Jeanne has been caring for her daughter since she was very young. As a child, a viral infection attacked her daughter’s heart, causing her to need a heart transplant; in 2020 as a young adult, Jeanne’s daughter needed a kidney transplant as well. Jeanne has been her daughter’s caregiver since the heart transplant, and she was the living donor for her daughter’s kidney transplant.
Much of the time Jeanne felt like she was flying by the seat of her pants. She did not get much education from the healthcare team, except on the medication her daughter would need after her 9-month stay in the hospital post heart transplant. When doctors told Jeanne her daughter was ready to go home, she was terrified about her ability to continue to heal without medical machines and professionals. Jeanne feels this fear is only heightened when the transplant recipient is one’s child, and the caregiver hears stories of other children’s experiences. She does not feel the medical team reassured her or gave her information on what could happen and how she could handle it.

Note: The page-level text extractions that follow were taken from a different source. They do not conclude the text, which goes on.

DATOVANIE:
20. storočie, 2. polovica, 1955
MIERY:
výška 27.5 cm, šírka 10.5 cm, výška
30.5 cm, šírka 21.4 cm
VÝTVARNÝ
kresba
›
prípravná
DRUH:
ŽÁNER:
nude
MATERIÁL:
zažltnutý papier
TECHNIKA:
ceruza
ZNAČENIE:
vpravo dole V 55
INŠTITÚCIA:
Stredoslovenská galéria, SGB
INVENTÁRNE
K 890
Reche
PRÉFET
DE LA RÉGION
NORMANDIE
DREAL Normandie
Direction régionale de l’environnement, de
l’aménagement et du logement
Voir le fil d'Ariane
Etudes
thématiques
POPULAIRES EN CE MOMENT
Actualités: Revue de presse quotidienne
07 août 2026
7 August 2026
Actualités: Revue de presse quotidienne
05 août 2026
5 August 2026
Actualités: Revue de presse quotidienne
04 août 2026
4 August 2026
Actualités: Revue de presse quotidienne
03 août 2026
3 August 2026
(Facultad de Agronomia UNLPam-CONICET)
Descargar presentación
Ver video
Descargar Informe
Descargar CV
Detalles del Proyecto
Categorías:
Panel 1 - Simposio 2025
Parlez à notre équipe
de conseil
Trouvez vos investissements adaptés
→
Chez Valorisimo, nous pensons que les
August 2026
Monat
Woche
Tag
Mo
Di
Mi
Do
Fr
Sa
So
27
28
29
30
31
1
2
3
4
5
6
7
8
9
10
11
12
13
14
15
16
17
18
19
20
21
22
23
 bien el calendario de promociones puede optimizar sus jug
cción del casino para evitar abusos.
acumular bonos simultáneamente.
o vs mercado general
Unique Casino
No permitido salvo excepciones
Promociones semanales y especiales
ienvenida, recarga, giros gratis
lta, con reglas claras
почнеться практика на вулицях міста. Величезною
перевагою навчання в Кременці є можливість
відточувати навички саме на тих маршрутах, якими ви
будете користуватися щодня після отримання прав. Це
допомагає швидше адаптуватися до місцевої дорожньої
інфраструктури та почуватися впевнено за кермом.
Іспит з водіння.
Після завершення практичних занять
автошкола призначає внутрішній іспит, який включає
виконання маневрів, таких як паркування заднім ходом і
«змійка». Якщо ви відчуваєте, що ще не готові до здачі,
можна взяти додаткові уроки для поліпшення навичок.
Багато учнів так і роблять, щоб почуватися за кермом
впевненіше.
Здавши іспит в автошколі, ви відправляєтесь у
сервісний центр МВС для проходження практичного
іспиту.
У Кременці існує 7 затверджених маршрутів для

Jeanne’s daughter was able to remain with her pediatric transplant team for her kidney transplant despite being over age 18 at the time of transplant, for which Jeanne was grateful. Her daughter has a very good relationship with the team and can reach out any time she needs. However, Jeanne didn’t feel that she was a priority to the team as a caregiver, and once her daughter turned 18 they stopped looking to her for input. She feels that there should be a system in place that allows the team to check in with the caregiver and be sure that they’re comfortable in their evolving role.
While pre-transplant seems like a blur now, post-transplant was the hardest time for Jeanne as a caregiver. It took her a year or two post-transplant to address and realize what she had gone through while her daughter was in the hospital. Jeanne had to resign from her job to fully care for her daughter, a huge financial hit for her family. She was not offered financial support services from the hospital and the assigned social worker did not communicate with her about options. She believes the hospital may not have thought they looked like a family who needed help, and that the door was shut on her when they left the hospital. The caregiving experience also caused cracks already in the foundation of her marriage to deepen, and she and her husband divorced.
Jeanne has an extremely close relationship with her daughter and has never stopped caring for her. She has not found any caregiver-specific supports anywhere, but she and her daughter have become involved with an advocacy group working on legislation for transplants.
Jeanne feels the medical team could have done more to support her. She recommends that transplant centers have a separate department just for caregivers to ensure they know there is information and support available to them. This department could provide relationships, financial and workplace support, and information.
While in the midst of the transplant journey, it’s important to give caregivers the support they need when they need it, without overwhelming them. Jeanne looks back on her experience and knows it has made her and her daughter very close, and that her daughter is just now beginning to understand everything Jeanne did for her.